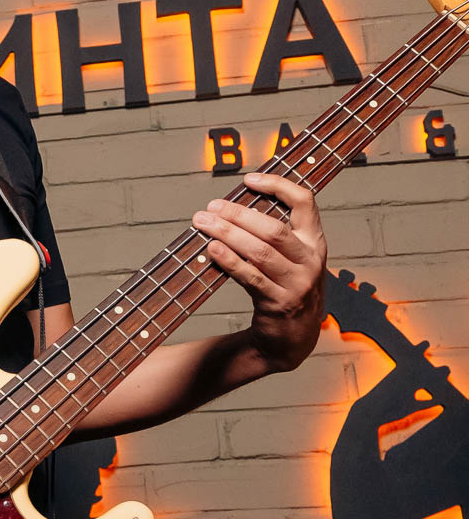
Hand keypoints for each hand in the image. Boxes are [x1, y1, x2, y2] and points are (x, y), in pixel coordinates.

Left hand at [192, 171, 327, 372]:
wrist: (294, 338)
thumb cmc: (287, 288)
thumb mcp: (293, 259)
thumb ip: (274, 234)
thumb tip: (232, 206)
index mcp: (315, 242)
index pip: (304, 202)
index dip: (277, 185)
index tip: (249, 180)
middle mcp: (311, 261)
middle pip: (273, 229)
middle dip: (239, 214)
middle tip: (212, 206)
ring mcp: (297, 284)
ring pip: (259, 251)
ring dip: (228, 234)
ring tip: (203, 222)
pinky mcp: (279, 304)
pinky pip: (250, 277)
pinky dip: (230, 261)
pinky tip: (212, 249)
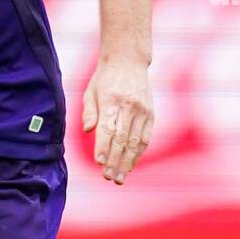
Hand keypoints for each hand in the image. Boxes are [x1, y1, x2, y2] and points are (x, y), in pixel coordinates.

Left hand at [82, 58, 153, 184]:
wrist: (128, 60)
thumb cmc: (104, 79)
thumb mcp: (90, 91)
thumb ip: (89, 112)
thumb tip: (88, 130)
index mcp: (111, 100)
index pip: (108, 128)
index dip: (104, 147)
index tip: (99, 163)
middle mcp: (129, 106)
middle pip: (122, 138)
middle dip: (115, 161)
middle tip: (109, 178)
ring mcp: (142, 110)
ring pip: (135, 141)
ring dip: (127, 162)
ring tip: (120, 178)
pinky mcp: (151, 113)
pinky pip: (145, 137)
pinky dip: (138, 153)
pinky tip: (130, 165)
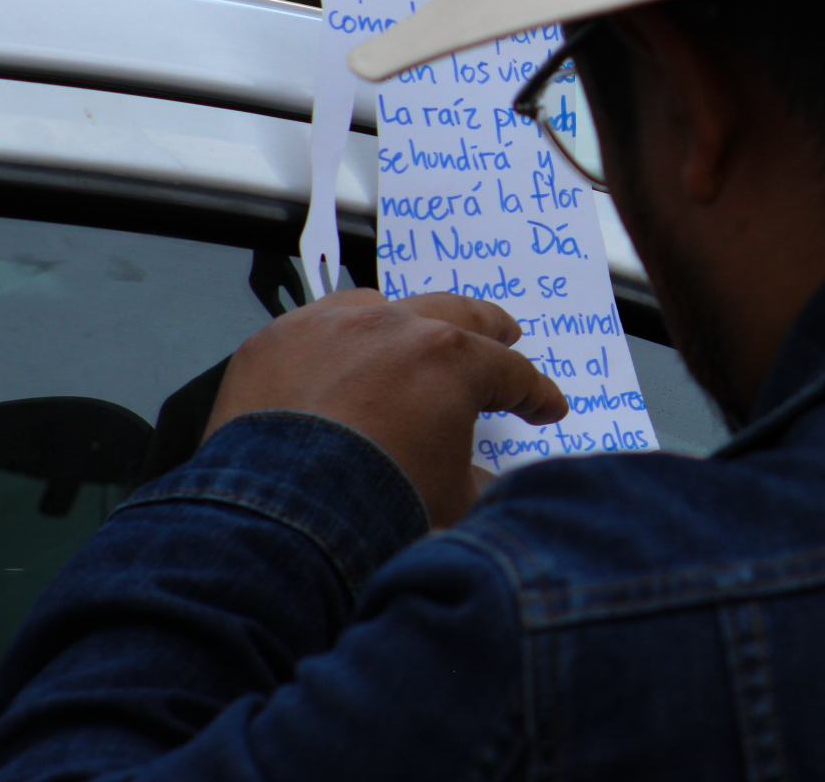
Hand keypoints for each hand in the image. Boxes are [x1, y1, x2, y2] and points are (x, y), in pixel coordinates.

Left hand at [207, 290, 567, 525]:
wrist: (278, 518)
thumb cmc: (376, 507)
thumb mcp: (452, 504)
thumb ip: (478, 484)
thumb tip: (476, 481)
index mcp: (452, 361)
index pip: (512, 374)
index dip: (537, 394)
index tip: (548, 408)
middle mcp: (395, 327)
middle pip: (458, 313)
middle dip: (488, 327)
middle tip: (505, 334)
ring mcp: (331, 326)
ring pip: (382, 306)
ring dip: (405, 325)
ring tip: (410, 340)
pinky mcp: (276, 340)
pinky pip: (316, 326)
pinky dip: (334, 342)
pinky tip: (333, 361)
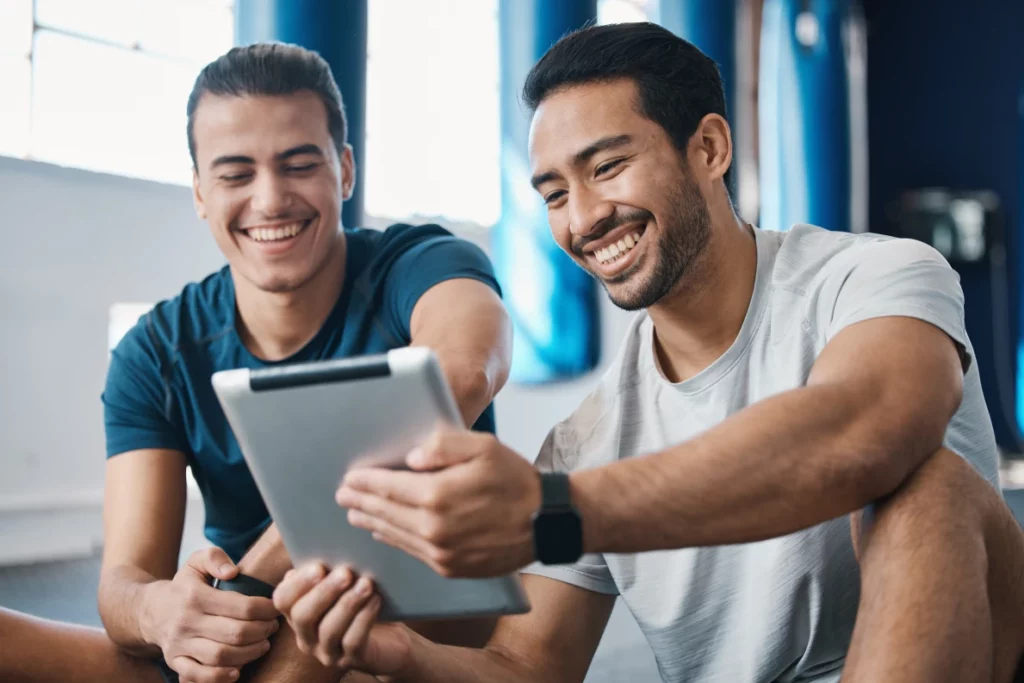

§ **GOAL OF THE EXERCISE**
Write out every line of the listing that holds the word "ring".

§ **TASK ANSWER**
ring mcp: (297, 284)
ring pip: (259, 251)
ring dip: (228, 234)
ring tip: (203, 222)
ring mcp: (142, 110)
ring pip: (135, 141)
ring dip: (127, 162)
ring tip: (120, 178)
ring mcp: (331, 326)
ring pip: (382, 306)
ring dip: (405, 325)
ring tip: (410, 340)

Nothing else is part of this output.